- [Work item] From the records below, report the number of lines that contain "Xbox", and add nothing.

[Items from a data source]
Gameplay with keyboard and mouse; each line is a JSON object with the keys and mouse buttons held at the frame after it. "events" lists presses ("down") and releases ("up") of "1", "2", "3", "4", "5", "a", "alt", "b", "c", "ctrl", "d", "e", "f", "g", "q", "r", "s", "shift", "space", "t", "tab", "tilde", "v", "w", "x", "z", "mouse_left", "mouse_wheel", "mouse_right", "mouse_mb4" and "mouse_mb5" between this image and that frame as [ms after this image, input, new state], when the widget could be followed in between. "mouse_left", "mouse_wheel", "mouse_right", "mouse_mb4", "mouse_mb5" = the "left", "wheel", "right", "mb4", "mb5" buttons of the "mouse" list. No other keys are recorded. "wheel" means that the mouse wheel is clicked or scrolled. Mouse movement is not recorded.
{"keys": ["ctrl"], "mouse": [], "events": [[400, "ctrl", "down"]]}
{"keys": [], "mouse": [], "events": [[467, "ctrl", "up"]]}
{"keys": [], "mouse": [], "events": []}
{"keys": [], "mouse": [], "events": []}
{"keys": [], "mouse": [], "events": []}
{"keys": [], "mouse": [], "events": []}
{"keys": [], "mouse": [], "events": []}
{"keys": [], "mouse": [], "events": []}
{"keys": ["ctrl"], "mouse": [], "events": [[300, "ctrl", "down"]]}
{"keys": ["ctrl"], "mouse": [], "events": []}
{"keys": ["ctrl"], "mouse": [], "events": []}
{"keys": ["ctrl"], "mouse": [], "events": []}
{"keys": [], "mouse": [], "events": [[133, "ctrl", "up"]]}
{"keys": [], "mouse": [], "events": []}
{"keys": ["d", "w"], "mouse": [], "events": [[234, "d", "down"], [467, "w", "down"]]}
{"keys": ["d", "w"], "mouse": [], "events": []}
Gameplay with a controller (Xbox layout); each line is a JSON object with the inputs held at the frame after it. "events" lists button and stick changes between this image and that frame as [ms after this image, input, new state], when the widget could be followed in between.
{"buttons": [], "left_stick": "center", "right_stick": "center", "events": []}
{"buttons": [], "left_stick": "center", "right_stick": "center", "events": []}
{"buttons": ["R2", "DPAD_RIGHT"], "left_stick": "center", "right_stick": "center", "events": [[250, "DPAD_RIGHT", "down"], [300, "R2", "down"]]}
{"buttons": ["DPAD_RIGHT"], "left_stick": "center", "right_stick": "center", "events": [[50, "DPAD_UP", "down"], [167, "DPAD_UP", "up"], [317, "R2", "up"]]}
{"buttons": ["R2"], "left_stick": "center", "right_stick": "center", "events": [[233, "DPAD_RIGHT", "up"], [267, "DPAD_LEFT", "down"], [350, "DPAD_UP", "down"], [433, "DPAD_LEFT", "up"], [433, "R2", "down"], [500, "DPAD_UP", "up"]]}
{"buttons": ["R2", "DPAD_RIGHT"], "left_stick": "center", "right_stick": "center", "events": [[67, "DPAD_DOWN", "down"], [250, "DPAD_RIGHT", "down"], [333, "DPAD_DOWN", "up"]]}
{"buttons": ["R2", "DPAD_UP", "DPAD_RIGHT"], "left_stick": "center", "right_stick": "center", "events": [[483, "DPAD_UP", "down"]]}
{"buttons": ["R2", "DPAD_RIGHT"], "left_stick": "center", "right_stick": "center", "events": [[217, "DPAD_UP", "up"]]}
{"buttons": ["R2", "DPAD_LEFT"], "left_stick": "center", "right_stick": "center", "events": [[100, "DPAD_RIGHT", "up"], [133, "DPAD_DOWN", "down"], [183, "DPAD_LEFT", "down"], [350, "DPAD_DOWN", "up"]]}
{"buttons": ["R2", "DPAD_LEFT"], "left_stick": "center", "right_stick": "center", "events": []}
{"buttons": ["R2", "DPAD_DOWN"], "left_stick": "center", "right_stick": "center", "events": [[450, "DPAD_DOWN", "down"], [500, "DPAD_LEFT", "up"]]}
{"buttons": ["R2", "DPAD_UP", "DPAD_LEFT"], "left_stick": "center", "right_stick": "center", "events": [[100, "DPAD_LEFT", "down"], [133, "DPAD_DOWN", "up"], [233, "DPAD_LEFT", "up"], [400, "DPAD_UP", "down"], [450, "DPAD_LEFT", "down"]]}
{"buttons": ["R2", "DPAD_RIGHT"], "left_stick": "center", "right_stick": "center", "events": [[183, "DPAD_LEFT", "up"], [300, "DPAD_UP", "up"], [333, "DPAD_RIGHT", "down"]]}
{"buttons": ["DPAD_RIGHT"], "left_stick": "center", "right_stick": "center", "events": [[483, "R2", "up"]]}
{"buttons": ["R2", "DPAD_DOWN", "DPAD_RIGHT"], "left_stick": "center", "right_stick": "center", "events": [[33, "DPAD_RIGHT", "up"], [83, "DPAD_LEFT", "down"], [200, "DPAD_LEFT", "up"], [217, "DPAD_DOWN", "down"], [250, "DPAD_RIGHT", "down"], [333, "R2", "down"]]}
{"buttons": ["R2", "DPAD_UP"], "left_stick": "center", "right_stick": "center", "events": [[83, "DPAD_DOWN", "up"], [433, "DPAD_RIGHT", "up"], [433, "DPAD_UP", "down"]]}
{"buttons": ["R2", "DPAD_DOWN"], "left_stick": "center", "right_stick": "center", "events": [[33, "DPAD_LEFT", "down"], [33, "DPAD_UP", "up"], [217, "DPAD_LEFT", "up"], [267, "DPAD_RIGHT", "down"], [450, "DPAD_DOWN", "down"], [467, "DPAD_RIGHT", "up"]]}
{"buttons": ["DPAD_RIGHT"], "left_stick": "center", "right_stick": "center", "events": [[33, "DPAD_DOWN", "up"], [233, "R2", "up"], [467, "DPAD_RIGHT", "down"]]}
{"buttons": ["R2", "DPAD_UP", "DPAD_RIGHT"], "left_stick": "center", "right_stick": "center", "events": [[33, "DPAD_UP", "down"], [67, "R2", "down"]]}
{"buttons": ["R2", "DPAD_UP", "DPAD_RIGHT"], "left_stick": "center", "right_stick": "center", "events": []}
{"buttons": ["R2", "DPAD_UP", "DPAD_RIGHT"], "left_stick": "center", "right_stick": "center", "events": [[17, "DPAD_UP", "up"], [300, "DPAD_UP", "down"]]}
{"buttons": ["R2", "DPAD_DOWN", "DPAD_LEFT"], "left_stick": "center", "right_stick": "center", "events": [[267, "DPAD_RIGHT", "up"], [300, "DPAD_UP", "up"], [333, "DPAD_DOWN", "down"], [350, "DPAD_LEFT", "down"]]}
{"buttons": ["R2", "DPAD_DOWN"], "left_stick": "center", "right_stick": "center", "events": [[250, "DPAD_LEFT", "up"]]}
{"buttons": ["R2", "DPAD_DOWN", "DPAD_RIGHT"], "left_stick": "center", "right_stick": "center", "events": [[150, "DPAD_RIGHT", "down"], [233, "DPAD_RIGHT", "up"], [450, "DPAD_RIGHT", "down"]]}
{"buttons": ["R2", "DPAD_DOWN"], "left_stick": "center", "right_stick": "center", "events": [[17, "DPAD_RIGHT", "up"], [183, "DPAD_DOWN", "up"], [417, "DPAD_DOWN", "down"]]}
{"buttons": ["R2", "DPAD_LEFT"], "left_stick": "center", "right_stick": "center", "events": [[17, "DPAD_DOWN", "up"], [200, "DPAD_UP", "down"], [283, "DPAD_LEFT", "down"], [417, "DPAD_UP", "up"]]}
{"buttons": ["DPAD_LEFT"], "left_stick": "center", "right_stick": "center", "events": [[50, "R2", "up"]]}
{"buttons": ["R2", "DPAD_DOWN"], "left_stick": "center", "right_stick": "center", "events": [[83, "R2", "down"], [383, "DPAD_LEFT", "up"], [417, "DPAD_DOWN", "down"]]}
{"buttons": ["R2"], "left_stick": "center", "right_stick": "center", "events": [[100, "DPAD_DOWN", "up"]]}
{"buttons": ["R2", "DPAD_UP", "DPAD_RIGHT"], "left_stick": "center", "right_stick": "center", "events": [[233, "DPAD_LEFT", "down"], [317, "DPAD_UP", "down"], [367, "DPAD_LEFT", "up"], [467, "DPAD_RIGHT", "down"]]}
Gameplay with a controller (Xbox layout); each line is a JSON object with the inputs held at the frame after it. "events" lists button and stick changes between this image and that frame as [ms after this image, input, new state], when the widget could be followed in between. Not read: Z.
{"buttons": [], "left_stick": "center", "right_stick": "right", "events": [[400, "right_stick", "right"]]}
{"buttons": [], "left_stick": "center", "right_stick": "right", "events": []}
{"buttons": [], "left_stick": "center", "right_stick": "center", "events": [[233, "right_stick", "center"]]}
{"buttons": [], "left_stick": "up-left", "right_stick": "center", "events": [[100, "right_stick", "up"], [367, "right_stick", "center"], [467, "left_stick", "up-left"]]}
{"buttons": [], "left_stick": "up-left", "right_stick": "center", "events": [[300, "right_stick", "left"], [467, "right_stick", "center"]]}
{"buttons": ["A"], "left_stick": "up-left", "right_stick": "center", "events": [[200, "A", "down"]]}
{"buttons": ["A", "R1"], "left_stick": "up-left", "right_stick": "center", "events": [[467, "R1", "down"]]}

- [Answer below] 2